Personally, I'm against the death penalty. Yet, it is not up to
me or the courts to decide whether the death penalty is immoral in
the State of Louisiana. In recent years our courts have acted more
like Plato's Philosopher Kings than Learned Hand. Justice Scalia
was right when he referred to the courts as our "Master in black
robes".
-- JP
Indiana
William Tucker writes a nice argument for debate in the Louisiana
state government although I am not convinced that child rapists are
affected much by rational thought. It is amazing that he didn't
write this article when the debate was actually going on. I can
certainly live with life sentences with no chance of parole for
this crime but I am worried that a very liberal Supreme Court can
and will find this unconstitutional as well. The idea of letting
nine oligarchs decide this is the problem with the Supreme Court's
ruling. I am sure that one could find all kinds of stupidity in
state laws but the corrective is not using the Supreme Court to
eliminate bad laws based on goofy constitutional reasoning. This
creates a problem when five out of nine do something stupid (and
they are very capable), there is no easy corrective. When we accept
that the fact that the Supreme Court is the final arbiter of all
aspects of our government (federal, state and local) we are no
longer living in a representative republic but in an elitist
oligarchy. No thanks!
-- Clifton Briner
Although I am not sure I agree with it, there is some merit to William Tucker's argument that the penalty for child rape should be kept lower than the penalty for murder. This is something that should be hashed out in our legislatures, not in our courts.

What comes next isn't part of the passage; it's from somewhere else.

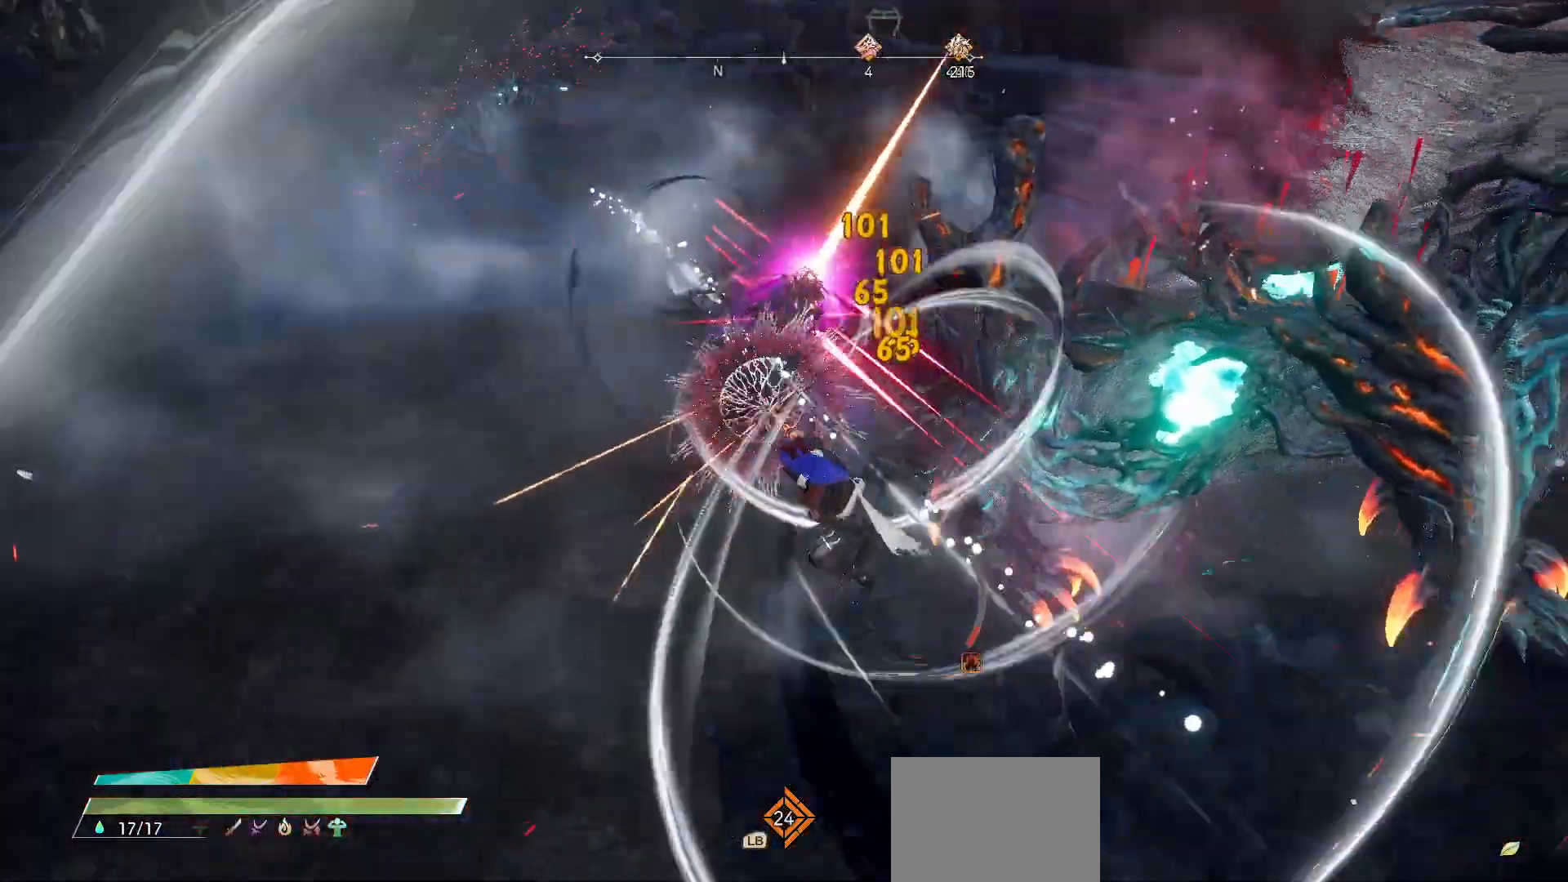
{"buttons": ["X"], "left_stick": "down-right", "right_stick": "center", "events": [[167, "right_stick", "center"], [233, "left_stick", "center"], [300, "R2", "down"], [300, "X", "down"], [317, "left_stick", "down-right"], [383, "X", "up"], [467, "R2", "up"], [467, "X", "down"]]}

I would ask Tucker if he believes that, in those states that
have eliminated the death penalty, the maximum penalty for child
rape should be something less than life without possibility of
parole, for the same reasons he gives in the fourth paragraph of
his article.
-- Glen Hoffing
Camden, New Jersey
Nice argument, but that's the kind of policy that LEGISLATURES
discuss. The SCOTUS was limited to deciding if it was "cruel or
unusual" under the Constitution. You've fallen prey to the liberal
mindset: "Tyranny is OK if I get what I want."
-- Matthew Eckel, J.D.
I agree in the main with Mr. Tucker's conclusion that the death penalty should be reserved for murder. (In the main, because what about treason during war?)

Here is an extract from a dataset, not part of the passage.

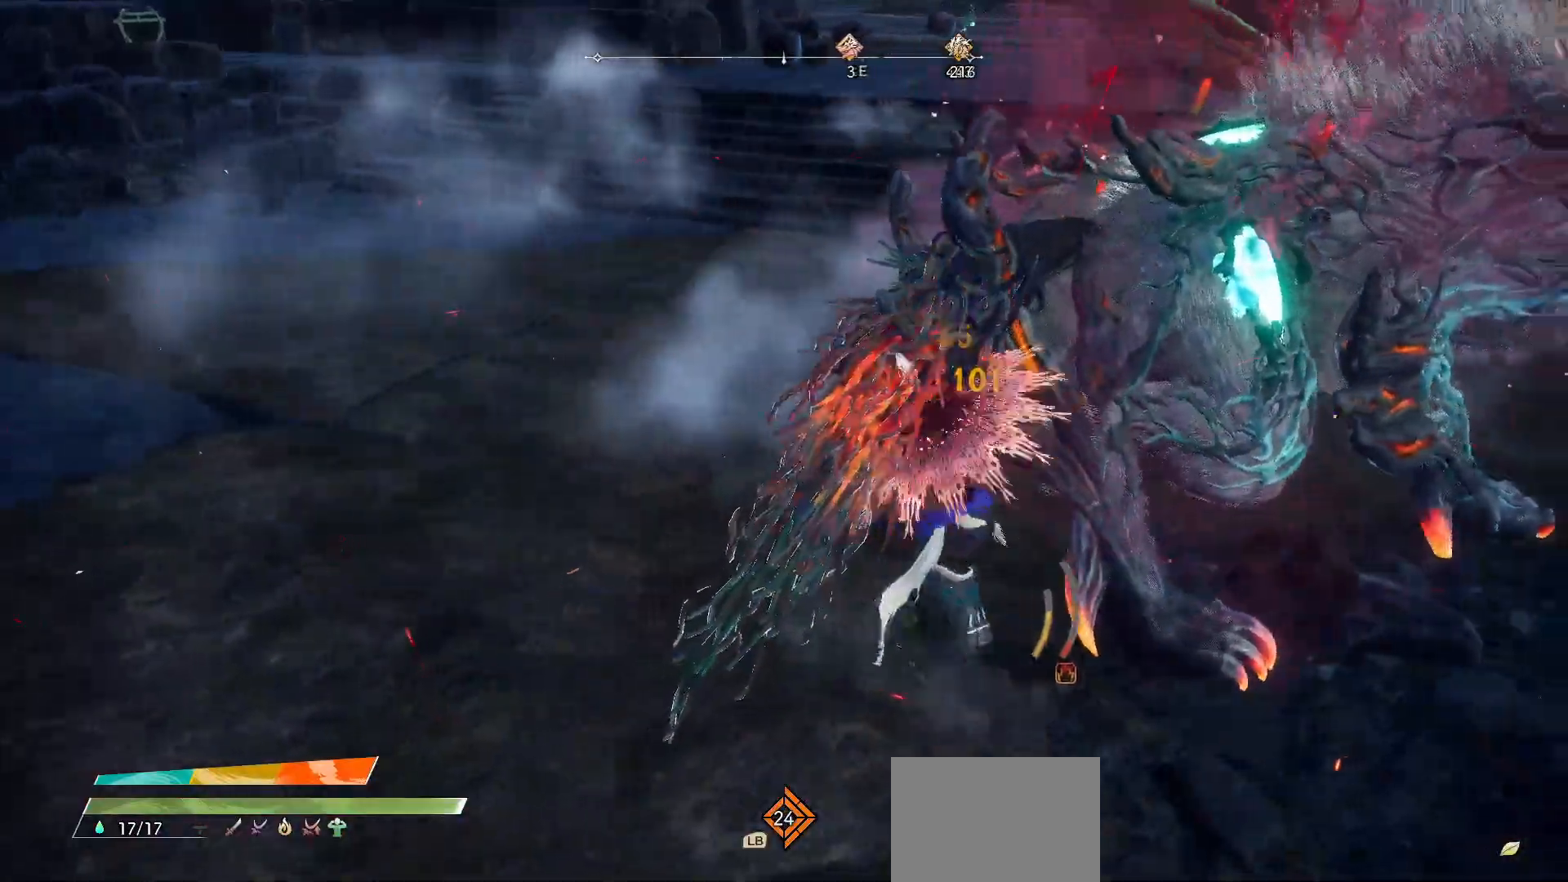
{"buttons": ["X"], "left_stick": "up-right", "right_stick": "center", "events": [[50, "X", "up"], [150, "X", "down"], [233, "X", "up"], [317, "X", "down"], [400, "X", "up"], [483, "X", "down"], [500, "left_stick", "up-right"]]}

However, Tucker sidestepped the real question: what gives the Supreme Court the right to overturn a Louisiana statute regarding punishment of offenders? Presumably this statute was passed by the legislature of Louisiana, a duly elected body representative of the people of Louisiana.
Where in the Constitution is the Supreme Court given the right to interfere in domestic matters involving crime and punishment? Cruel and unusual punishment (8th Amendment) is a limitation on the Federal government, not on the States. And even if it were a limitation on the States, it's primarily a limitation on the process of punishment (torture, drawing & quartering, etc.) prior to execution, not on the sentence itself.